Piggybacking is the concept of adding on modules to any training or outreach activity to make it as comprehensive as possible. Thus when the media reported in January that the Pesticide and Toxic Chemicals Control Board (PTCCB) “will soon commence training programmes to educate farmers across the country on how to properly administer pesticides and other agro-chemicals”, a letter was emailed to Trecia David, the PTCCB Registrar, suggesting that a module on suicide prevention relating to poisoning be added to the training, given that ingestion of poison is the means by which most suicides happen or are attempted.
To date, not even the courtesy acknowledgement of that letter was received.
Piggybacking can ensure that issues that need urgent attention can be so addressed by adding relevant modules to any other training. For example, when the Hinterland Employment and Youth Service (HEYS) offers training, modules on suicide and abuse prevention, coping skills, self-esteem, self-confidence and resilience can be included, especially given that the 15-to-25 age group has the highest suicide rate in Guyana, and that teenage pregnancy and relationships’ abuse are also significant problems in that age group.
Similarly, added-on modules on related mental health issues can be part of any training for teachers, medical personnel, Police, the general working population, and so on. Police certainly do need sensitivity training relating to abuse and suicide prevention and emphatic communication. Teachers need a range of mental health training to address their psycho-social needs and help them be better able to help their students with issues such as abuse and suicide prevention, resilience, self-esteem, self-confidence, coping skills and self-harm.
Medical personnel, especially at the level of receiving and diagnosing patients, need mental health first-aid so that patients can also be screened for mental health issues.

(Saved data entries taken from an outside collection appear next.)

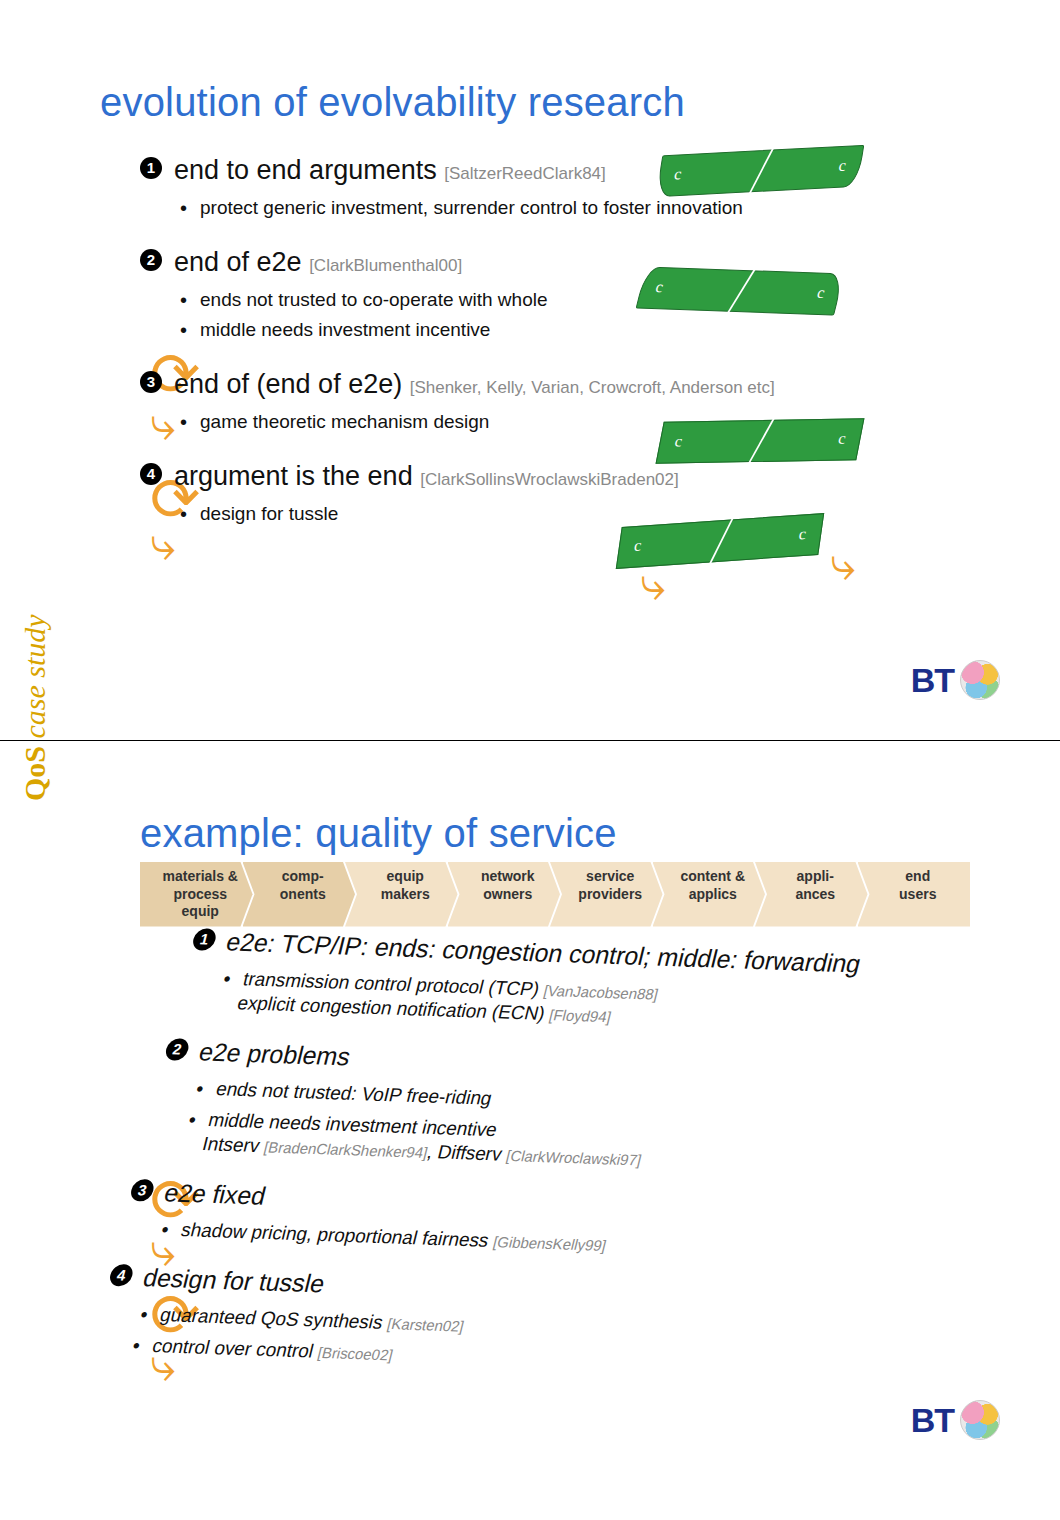evolution of evolvability research
c c
c c
c c
c c
⟳
⤷
⟳
⤷
⤷
⤷
end to end arguments [SaltzerReedClark84]
protect generic investment, surrender control to foster innovation
end of e2e [ClarkBlumenthal00]
ends not trusted to co-operate with whole
middle needs investment incentive
end of (end of e2e) [Shenker, Kelly, Varian, Crowcroft, Anderson etc]
game theoretic mechanism design
argument is the end [ClarkSollinsWroclawskiBraden02]
design for tussle
BT
QoS case study
example: quality of service
materials &
process equip
comp-
onents
equip
makers
network
owners
service
providers
content &
applics
appli-
ances
end
users
⟳
⤷
⟳
⤷
e2e: TCP/IP: ends: congestion control; middle: forwarding
transmission control protocol (TCP) [VanJacobsen88]
explicit congestion notification (ECN) [Floyd94]
e2e problems
ends not trusted: VoIP free-riding
middle needs investment incentive
Intserv [BradenClarkShenker94], Diffserv [ClarkWroclawski97]
e2e fixed
shadow pricing, proportional fairness [GibbensKelly99]
design for tussle
guaranteed QoS synthesis [Karsten02]
control over control [Briscoe02]
BT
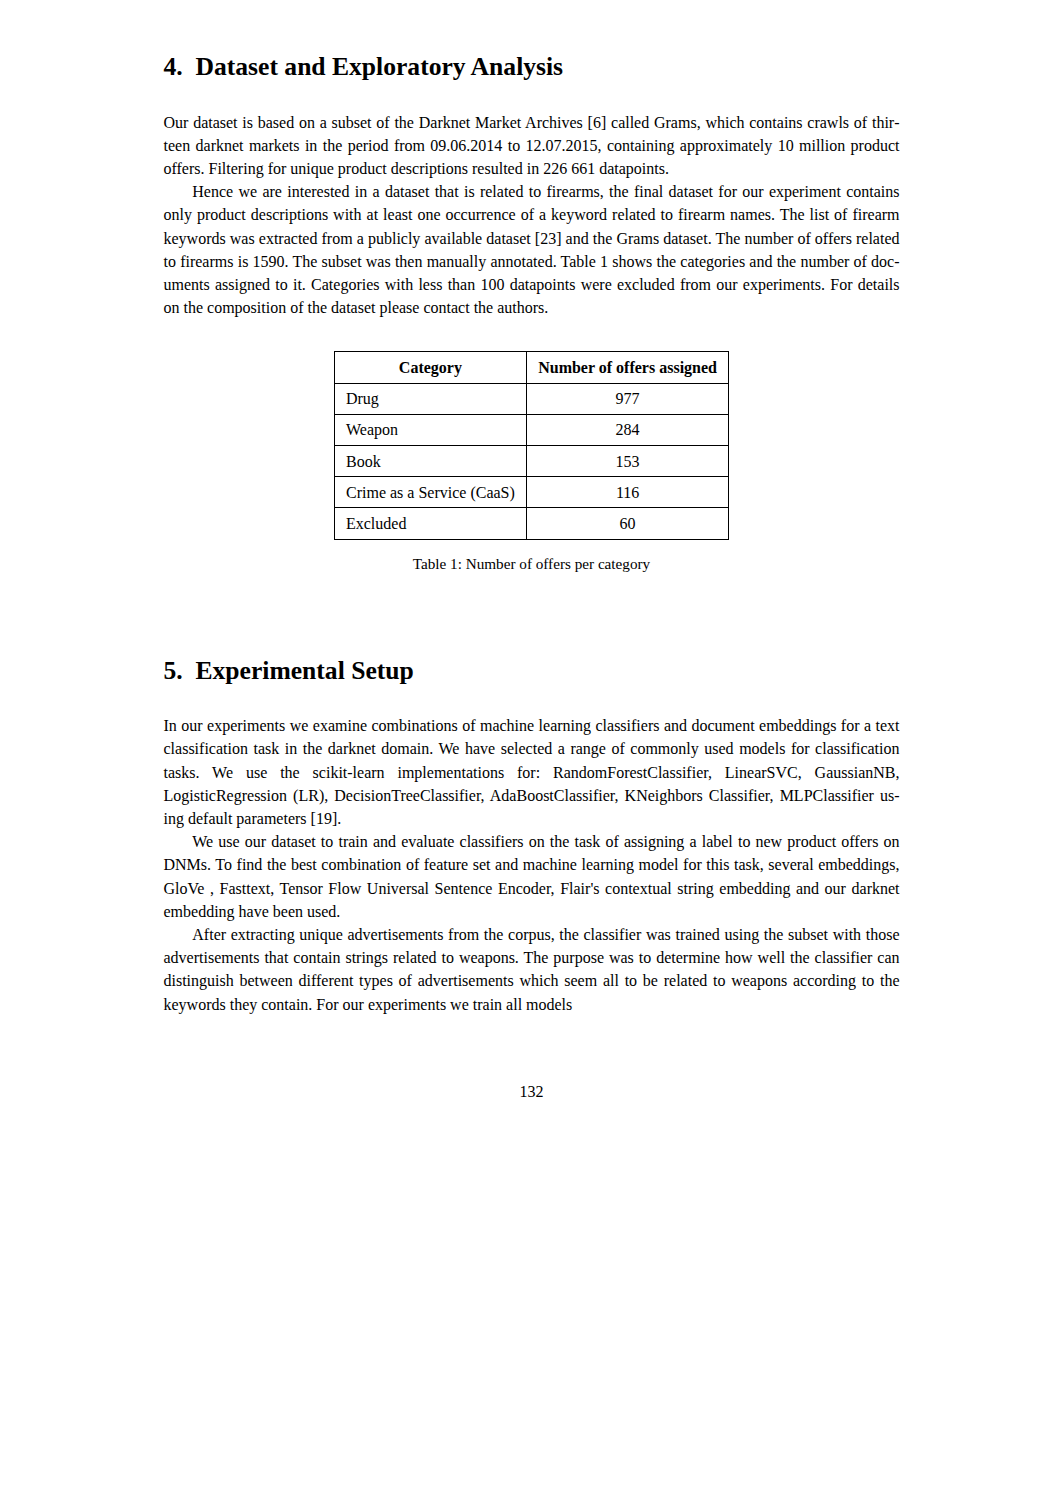4. Dataset and Exploratory Analysis
Our dataset is based on a subset of the Darknet Market Archives [6] called Grams, which contains crawls of thirteen darknet markets in the period from 09.06.2014 to 12.07.2015, containing approximately 10 million product offers. Filtering for unique product descriptions resulted in 226 661 datapoints.
Hence we are interested in a dataset that is related to firearms, the final dataset for our experiment contains only product descriptions with at least one occurrence of a keyword related to firearm names. The list of firearm keywords was extracted from a publicly available dataset [23] and the Grams dataset. The number of offers related to firearms is 1590. The subset was then manually annotated. Table 1 shows the categories and the number of documents assigned to it. Categories with less than 100 datapoints were excluded from our experiments. For details on the composition of the dataset please contact the authors.
Table 1: Number of offers per category
| Category | Number of offers assigned |
| --- | --- |
| Drug | 977 |
| Weapon | 284 |
| Book | 153 |
| Crime as a Service (CaaS) | 116 |
| Excluded | 60 |
5. Experimental Setup
In our experiments we examine combinations of machine learning classifiers and document embeddings for a text classification task in the darknet domain. We have selected a range of commonly used models for classification tasks. We use the scikit-learn implementations for: RandomForestClassifier, LinearSVC, GaussianNB, LogisticRegression (LR), DecisionTreeClassifier, AdaBoostClassifier, KNeighbors Classifier, MLPClassifier using default parameters [19].
We use our dataset to train and evaluate classifiers on the task of assigning a label to new product offers on DNMs. To find the best combination of feature set and machine learning model for this task, several embeddings, GloVe , Fasttext, Tensor Flow Universal Sentence Encoder, Flair's contextual string embedding and our darknet embedding have been used.
After extracting unique advertisements from the corpus, the classifier was trained using the subset with those advertisements that contain strings related to weapons. The purpose was to determine how well the classifier can distinguish between different types of advertisements which seem all to be related to weapons according to the keywords they contain. For our experiments we train all models
132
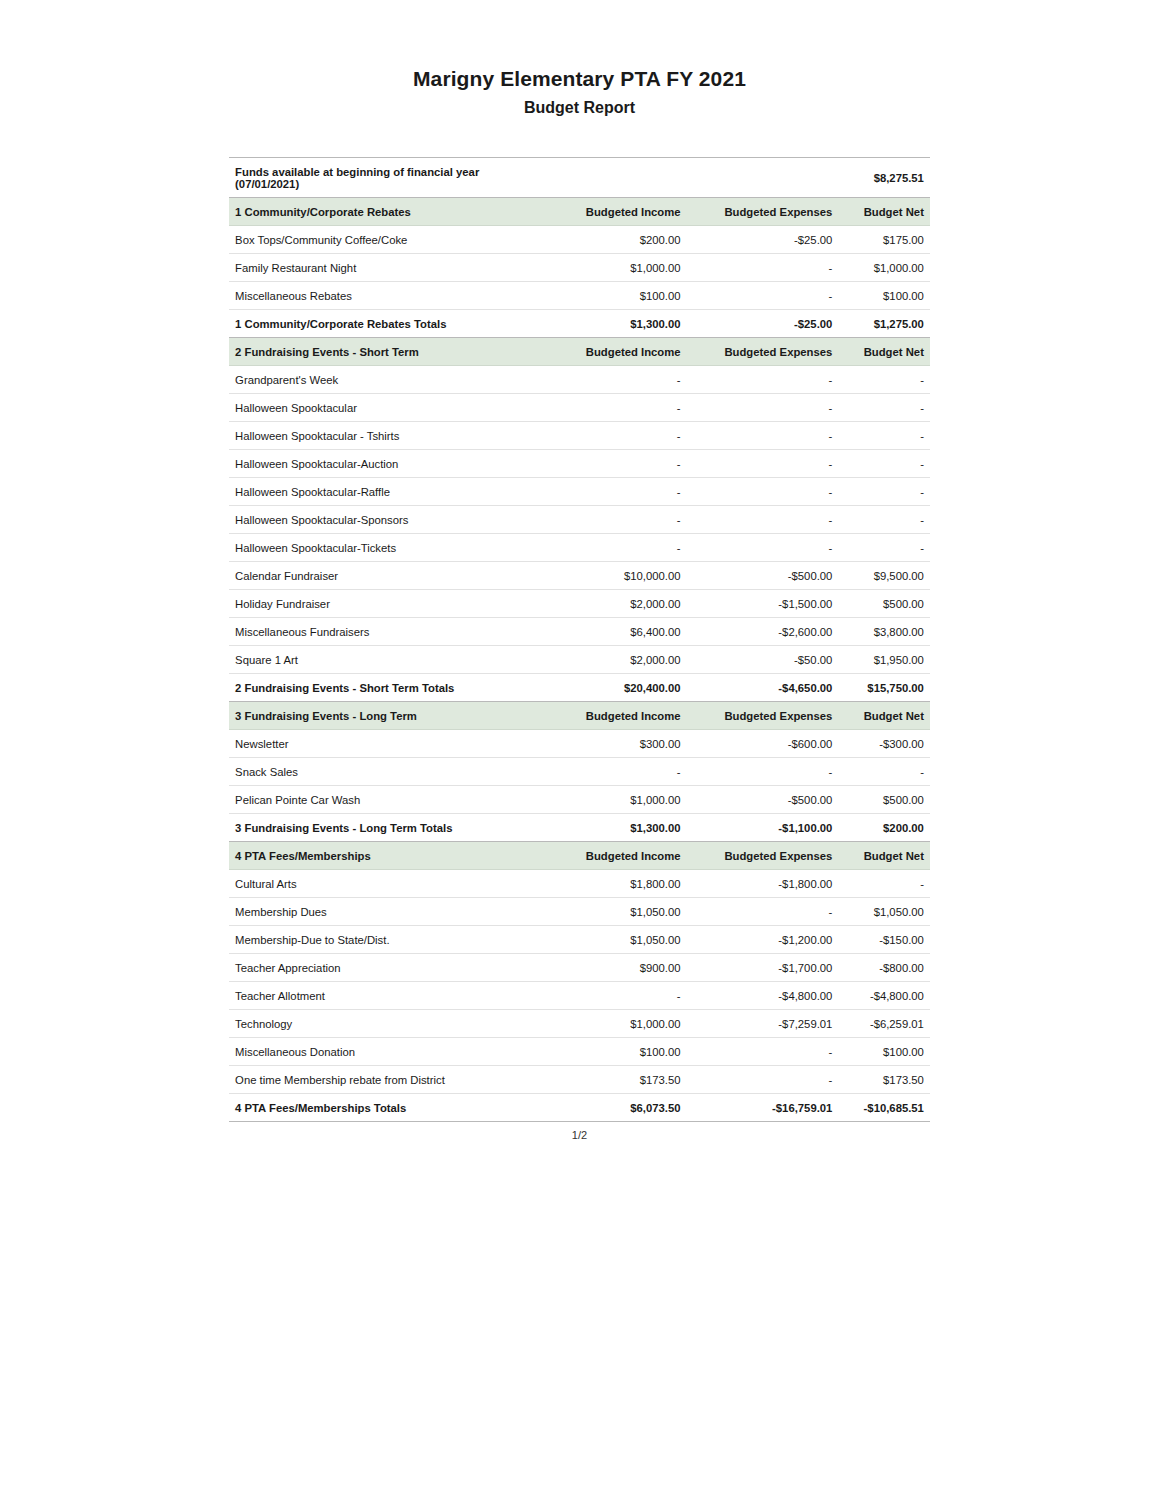Marigny Elementary PTA FY 2021
Budget Report
| Funds available at beginning of financial year (07/01/2021) | | | $8,275.51 |
| 1 Community/Corporate Rebates | Budgeted Income | Budgeted Expenses | Budget Net |
| Box Tops/Community Coffee/Coke | $200.00 | -$25.00 | $175.00 |
| Family Restaurant Night | $1,000.00 | - | $1,000.00 |
| Miscellaneous Rebates | $100.00 | - | $100.00 |
| 1 Community/Corporate Rebates Totals | $1,300.00 | -$25.00 | $1,275.00 |
| 2 Fundraising Events - Short Term | Budgeted Income | Budgeted Expenses | Budget Net |
| Grandparent's Week | - | - | - |
| Halloween Spooktacular | - | - | - |
| Halloween Spooktacular - Tshirts | - | - | - |
| Halloween Spooktacular-Auction | - | - | - |
| Halloween Spooktacular-Raffle | - | - | - |
| Halloween Spooktacular-Sponsors | - | - | - |
| Halloween Spooktacular-Tickets | - | - | - |
| Calendar Fundraiser | $10,000.00 | -$500.00 | $9,500.00 |
| Holiday Fundraiser | $2,000.00 | -$1,500.00 | $500.00 |
| Miscellaneous Fundraisers | $6,400.00 | -$2,600.00 | $3,800.00 |
| Square 1 Art | $2,000.00 | -$50.00 | $1,950.00 |
| 2 Fundraising Events - Short Term Totals | $20,400.00 | -$4,650.00 | $15,750.00 |
| 3 Fundraising Events - Long Term | Budgeted Income | Budgeted Expenses | Budget Net |
| Newsletter | $300.00 | -$600.00 | -$300.00 |
| Snack Sales | - | - | - |
| Pelican Pointe Car Wash | $1,000.00 | -$500.00 | $500.00 |
| 3 Fundraising Events - Long Term Totals | $1,300.00 | -$1,100.00 | $200.00 |
| 4 PTA Fees/Memberships | Budgeted Income | Budgeted Expenses | Budget Net |
| Cultural Arts | $1,800.00 | -$1,800.00 | - |
| Membership Dues | $1,050.00 | - | $1,050.00 |
| Membership-Due to State/Dist. | $1,050.00 | -$1,200.00 | -$150.00 |
| Teacher Appreciation | $900.00 | -$1,700.00 | -$800.00 |
| Teacher Allotment | - | -$4,800.00 | -$4,800.00 |
| Technology | $1,000.00 | -$7,259.01 | -$6,259.01 |
| Miscellaneous Donation | $100.00 | - | $100.00 |
| One time Membership rebate from District | $173.50 | - | $173.50 |
| 4 PTA Fees/Memberships Totals | $6,073.50 | -$16,759.01 | -$10,685.51 |
1/2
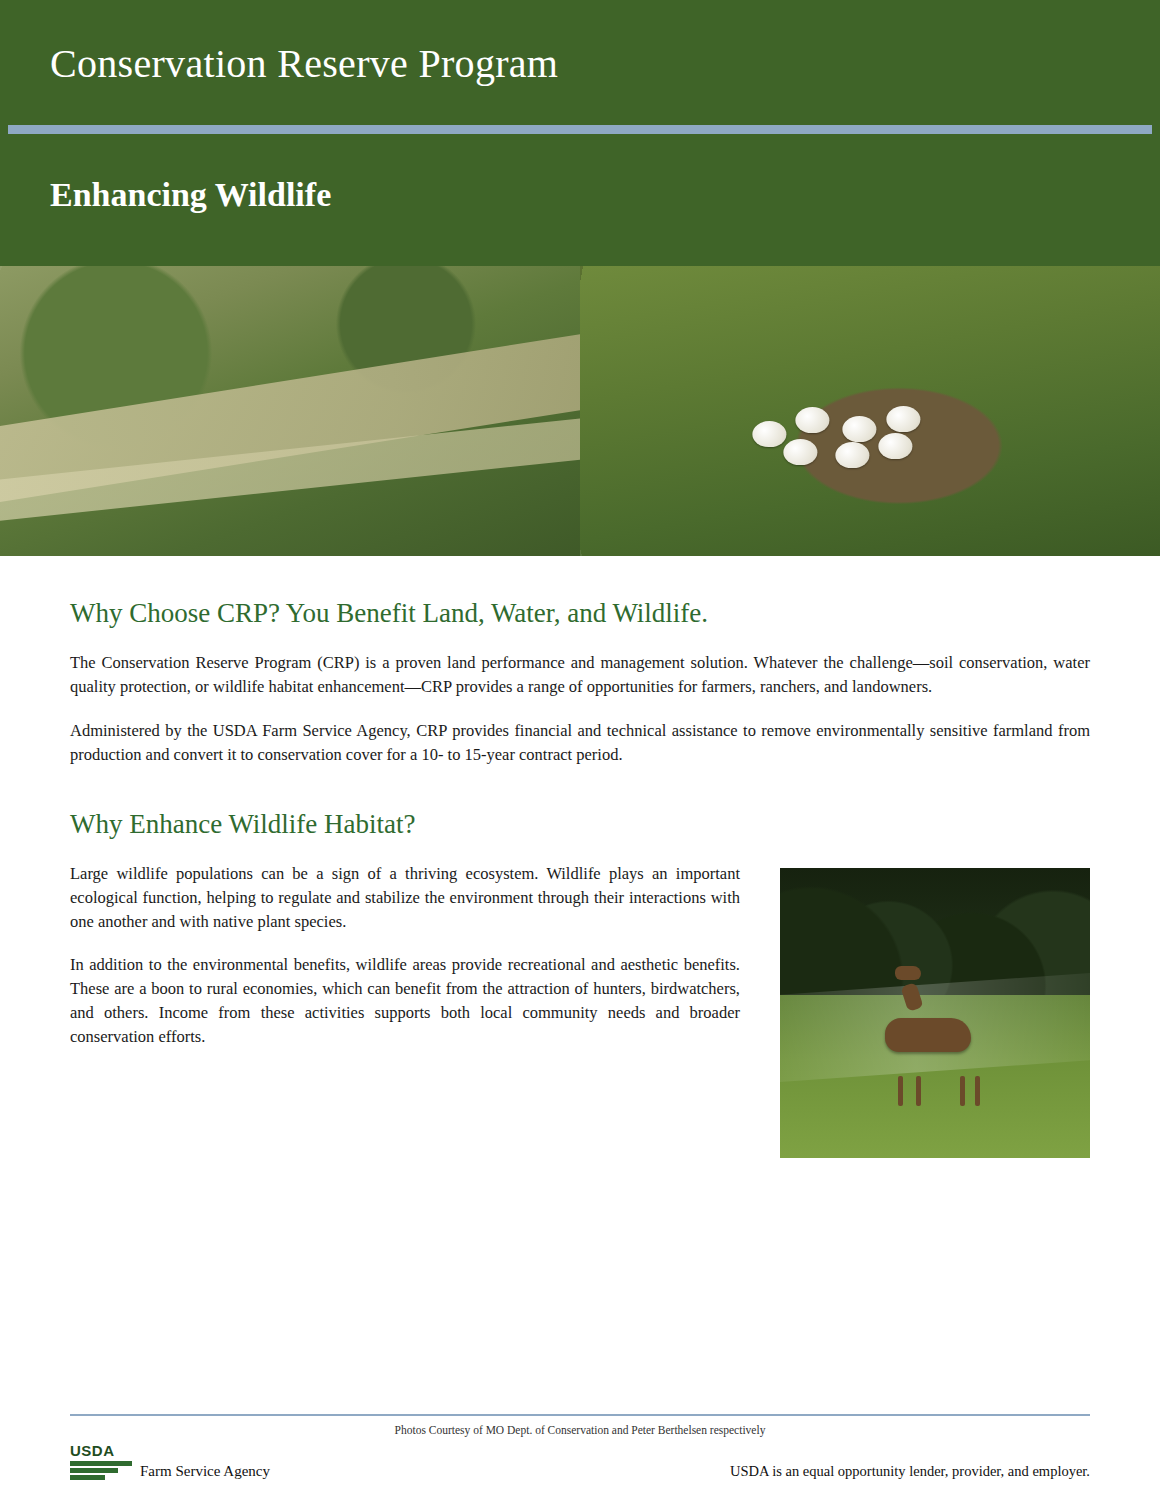Conservation Reserve Program
Enhancing Wildlife
Why Choose CRP? You Benefit Land, Water, and Wildlife.
The Conservation Reserve Program (CRP) is a proven land performance and management solution. Whatever the challenge—soil conservation, water quality protection, or wildlife habitat enhancement—CRP provides a range of opportunities for farmers, ranchers, and landowners.
Administered by the USDA Farm Service Agency, CRP provides financial and technical assistance to remove environmentally sensitive farmland from production and convert it to conservation cover for a 10- to 15-year contract period.
Why Enhance Wildlife Habitat?
Large wildlife populations can be a sign of a thriving ecosystem. Wildlife plays an important ecological function, helping to regulate and stabilize the environment through their interactions with one another and with native plant species.
In addition to the environmental benefits, wildlife areas provide recreational and aesthetic benefits. These are a boon to rural economies, which can benefit from the attraction of hunters, birdwatchers, and others. Income from these activities supports both local community needs and broader conservation efforts.
Photos Courtesy of MO Dept. of Conservation and Peter Berthelsen respectively
USDA
Farm Service Agency
USDA is an equal opportunity lender, provider, and employer.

Workplaces can be urged to include mental health modules related to workplace safety, including suicide and abuse prevention, resilience and coping skills, and business owners and management certainly can do with empathic training.
The cost benefits of addressing mental health through piggybacking would be immeasurable, as a tremendous body of research has indicated. And, with piggybacking, so much can be done for so little in ensuring that Guyanese are better prepared, both physically and mentally, to deal with life’s challenges, especially given that abuse and suicide rates are so high and more than a quarter of the population (probably twice that amount, because of mental health crisis created by the pandemic) suffer from one or more mental health illnesses. As well, in almost every instance, those trained can be supported to turnkey their training to others, so that the skill sets and requisite info are passed on far and wide.